▶ _REQUIREMENT_
What is needed is an exact transcription of the line with "right knee: (116, 303)" and all the lines that follow it in the entries below; add nothing else.

Entries taken from a collection
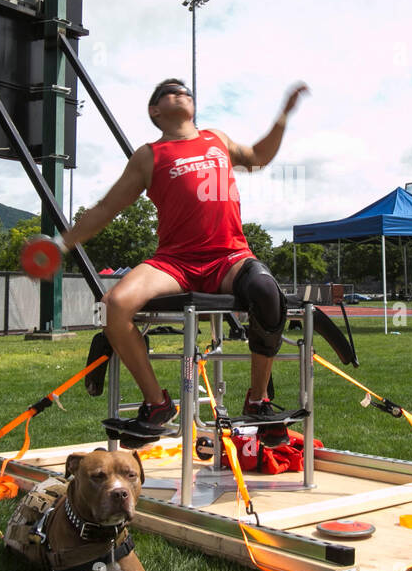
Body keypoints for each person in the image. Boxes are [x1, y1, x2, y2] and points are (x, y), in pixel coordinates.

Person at [57, 78, 309, 439]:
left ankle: (257, 401)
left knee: (268, 292)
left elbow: (258, 158)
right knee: (116, 303)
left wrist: (283, 116)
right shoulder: (148, 156)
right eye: (168, 91)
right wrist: (59, 244)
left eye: (185, 90)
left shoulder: (216, 139)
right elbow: (106, 208)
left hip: (229, 256)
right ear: (154, 111)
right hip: (175, 262)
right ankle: (157, 403)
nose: (180, 92)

▶ _RESPONSE TO THIS EXERCISE_
right knee: (116, 303)
left wrist: (283, 116)
right shoulder: (148, 156)
right eye: (168, 91)
right wrist: (59, 244)
left eye: (185, 90)
left shoulder: (216, 139)
right elbow: (106, 208)
left hip: (229, 256)
right ear: (154, 111)
right hip: (175, 262)
right ankle: (157, 403)
nose: (180, 92)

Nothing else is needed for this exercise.